The documents obtained by The Post show that the US and its allies and partners had no clear mission, the US does not have a sufficient understanding of Afghanistan, and the US has wasted massive amounts of money trying to stabilize the still unstable country.

"We didn't know what we were doing," Douglas Lute, a retired Army three-star general who oversaw the wars in Iraq and Afghanistan for Presidents George W. Bush and Barack Obama, told interviewers in 2015. "What are we trying to do here? We didn't have the foggiest notion of what we were undertaking," 

"If the American people knew the magnitude of this dysfunction ... 2,400 lives lost," he added.

Since the start of the war in 2001, the US has sent more than 775,000 troops to Afghanistan. Around 2,400 service members have been killed, and more than 20,000 have been wounded.

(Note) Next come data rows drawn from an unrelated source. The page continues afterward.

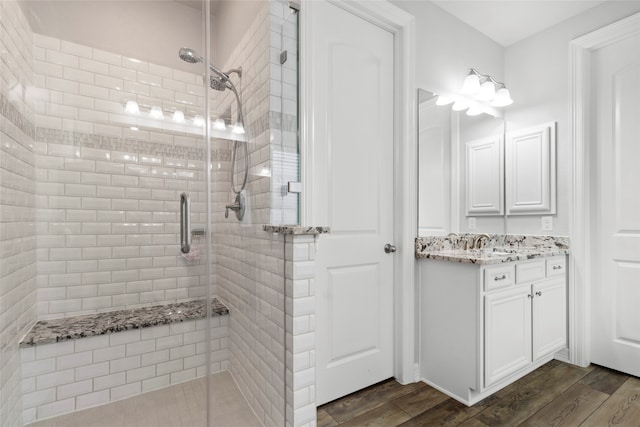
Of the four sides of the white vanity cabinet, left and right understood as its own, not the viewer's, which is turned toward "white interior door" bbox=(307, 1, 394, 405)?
right

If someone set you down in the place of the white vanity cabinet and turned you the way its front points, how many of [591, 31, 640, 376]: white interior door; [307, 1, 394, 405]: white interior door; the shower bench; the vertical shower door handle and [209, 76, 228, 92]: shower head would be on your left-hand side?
1

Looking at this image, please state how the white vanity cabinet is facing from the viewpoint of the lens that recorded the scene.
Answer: facing the viewer and to the right of the viewer

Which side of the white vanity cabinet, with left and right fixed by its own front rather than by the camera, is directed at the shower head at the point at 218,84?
right

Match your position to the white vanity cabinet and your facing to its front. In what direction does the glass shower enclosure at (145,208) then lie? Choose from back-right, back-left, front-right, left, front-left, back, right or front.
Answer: right

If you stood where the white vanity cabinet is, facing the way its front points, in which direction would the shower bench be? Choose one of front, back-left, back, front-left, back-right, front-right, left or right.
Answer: right

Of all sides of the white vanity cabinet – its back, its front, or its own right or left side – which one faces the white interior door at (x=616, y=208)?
left
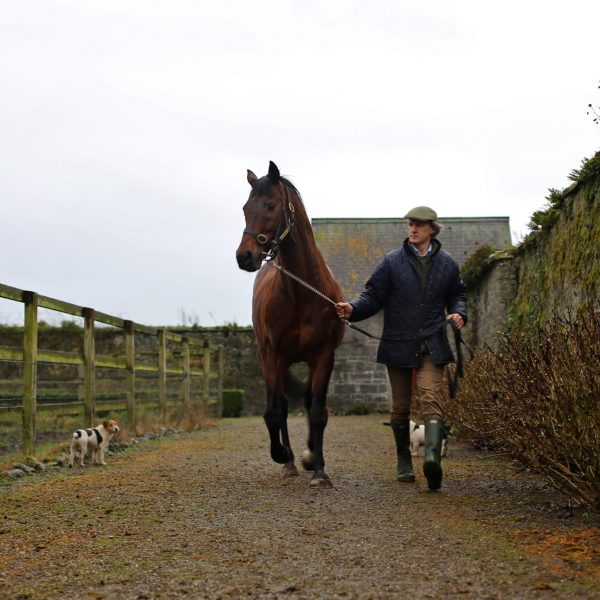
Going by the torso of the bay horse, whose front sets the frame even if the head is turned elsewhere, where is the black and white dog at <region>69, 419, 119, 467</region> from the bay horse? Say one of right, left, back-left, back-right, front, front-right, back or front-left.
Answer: back-right

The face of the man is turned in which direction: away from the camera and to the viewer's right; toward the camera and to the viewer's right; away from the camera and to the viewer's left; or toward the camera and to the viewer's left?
toward the camera and to the viewer's left

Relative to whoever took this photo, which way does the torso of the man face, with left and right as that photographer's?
facing the viewer

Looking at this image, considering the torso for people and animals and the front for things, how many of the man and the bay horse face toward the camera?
2

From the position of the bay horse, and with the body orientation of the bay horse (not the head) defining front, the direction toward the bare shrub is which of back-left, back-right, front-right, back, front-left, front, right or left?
front-left

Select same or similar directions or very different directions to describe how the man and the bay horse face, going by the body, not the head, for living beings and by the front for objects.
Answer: same or similar directions

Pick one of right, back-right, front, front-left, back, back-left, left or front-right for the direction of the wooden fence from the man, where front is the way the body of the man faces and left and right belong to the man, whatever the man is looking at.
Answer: back-right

Furthermore, the US is estimated to have spent roughly $1 trillion on the conflict.

"What did we get for this $1 trillion effort? Was it worth $1 trillion?" Jeffrey Eggers, a retired Navy SEAL who served both Bush and Obama as a White House staffer, asked, according to The Post.

"After the killing of Osama bin Laden, I said that Osama was probably laughing in his watery grave considering how much we have spent on Afghanistan," he added.

"We don't invade poor countries to make them rich. We don't invade authoritarian countries to make them democratic," James Dobbins, who previously served as a special envoy to Afghanistan, said. "We invade violent countries to make them peaceful and we clearly failed in Afghanistan."

The Trump administration, despite the president's announcement in September that peace talks were "dead," has resumed negotiations with the Taliban in hopes of securing a negotiated peace to this conflict. The Taliban was recently ranked the most deadly terror group in the world, according to the Institute for Economics and Peace.

Insider reached out to the Pentagon for comment but has yet to receive a response.